> _Work task_: Repeat the data word for word, excluding every picture.

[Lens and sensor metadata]
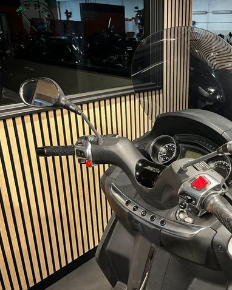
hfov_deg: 42.1
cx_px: 173
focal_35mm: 34
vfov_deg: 52.9
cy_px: 145
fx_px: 292
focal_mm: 5.1
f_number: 1.6
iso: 250
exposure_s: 1/50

> _Exercise answer_:
hfov_deg: 42.1
cx_px: 173
focal_35mm: 34
vfov_deg: 52.9
cy_px: 145
fx_px: 292
focal_mm: 5.1
f_number: 1.6
iso: 250
exposure_s: 1/50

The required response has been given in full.